Abstract

Since 2003, resuscitation guidelines have recommended the use of induced hypothermia as a therapy for patients who achieve return of spontaneous circulation after cardiac arrest from ventricular fibrillation. The aim of this study was to survey emergency physicians across the United States on their use of therapeutic hypothermia (TH) after cardiac arrest. An 18-question survey was e-mailed to a sample of emergency physicians. Fifty-eight respondents completed the survey. Most (71%) were associated with an emergency medicine residency training program. Annual census ranged from 12,000 to >170,000 visits.
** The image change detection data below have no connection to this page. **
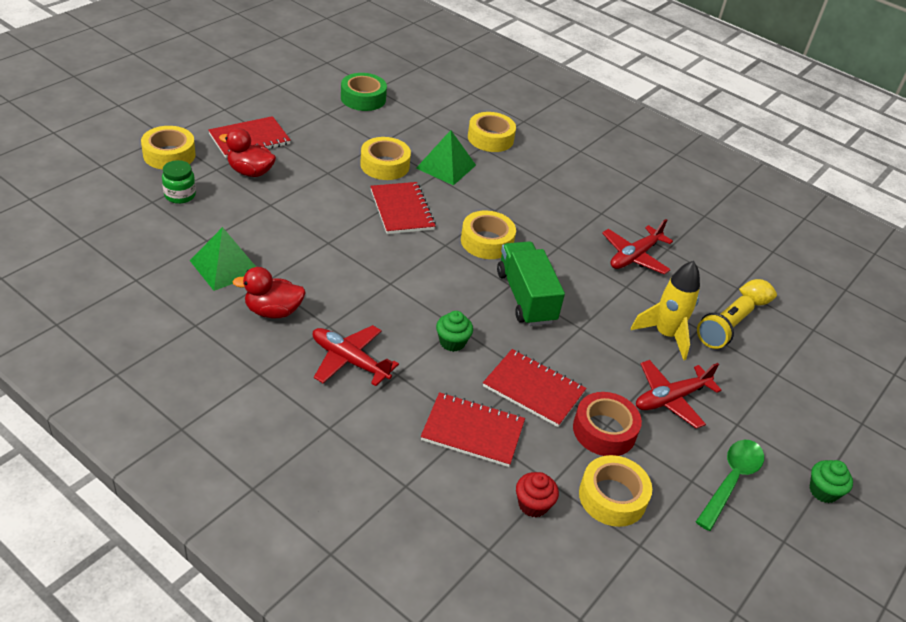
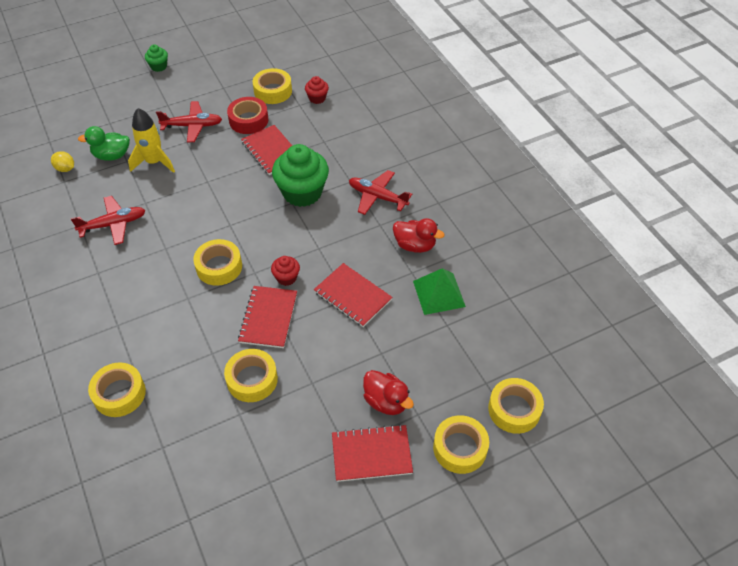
camera: 150 degrees left, 10 degrees up
(119, 187) = (514, 409): none -> yellow tape
(180, 195) = (459, 384): green jar -> none
(349, 361) = (377, 197): red plane -> red plane turned 150 degrees clockwise
(363, 98) = (214, 502): green tape -> none
(407, 246) = (286, 278): none -> red cupcake
(446, 166) = (193, 363): green pyramid -> none
(452, 342) = (302, 192): green cupcake -> green cupcake, size x2.11
(472, 431) = (325, 138): red notebook -> red notebook (353, 296)
(525, 297) = (227, 212): green truck -> none
(723, 330) = (112, 155): yellow flashlight -> green duck
(731, 481) = (202, 82): green spoon -> none

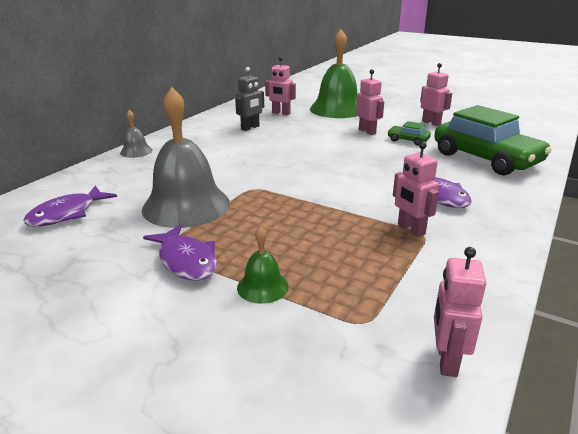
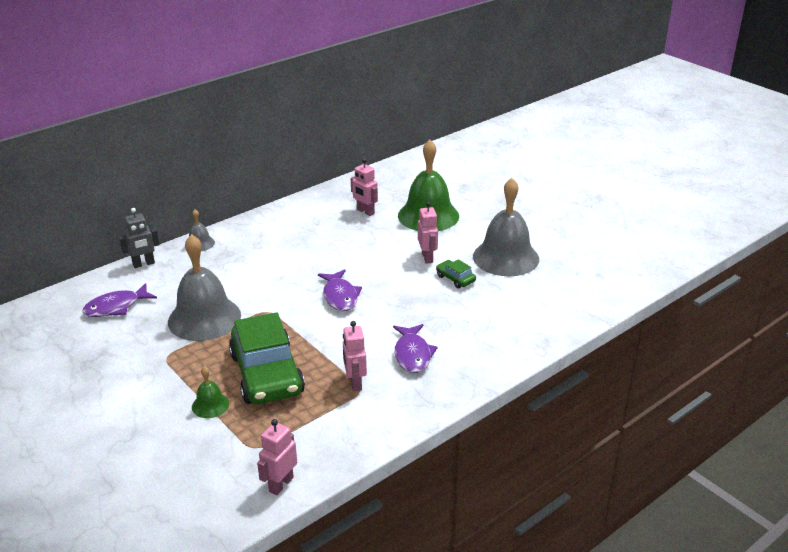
camera: 20 degrees right, 5 degrees up
(186, 261) = (174, 371): purple fish -> purple fish (340, 296)
(250, 128) = (319, 229): grey robot -> grey robot (143, 264)
(431, 123) = (505, 257): pink robot -> grey bell
(486, 158) = (505, 320): green car -> green car (267, 374)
TH is used by the majority (69%) of respondents, 79% of which report the presence of a formal institutional protocol. The majority of respondents use TH in arrest rhythms including but not limited to ventricular fibrillation, and 21% begin the process in the prehospital setting. To induce hypothermia, a majority of respondents use commercial cooling products. The average time to target temperature was 95 minutes. The majority of respondents report a goal temperature between 32°C and 34°C. A shivering protocol is used by 76% of respondents, and as a first line medication, 46% use benzodiazepines. For those who do not use TH or do not have a protocol in place, the reasons cited include "too expensive," "too difficult to implement," and "not enough science to warrant it." In this sample of practicing emergency physicians, TH after cardiac arrest is not being used as described in the original literature. Although awareness and implementation of TH have increased, there appears to be a wide variation in the application of this therapy.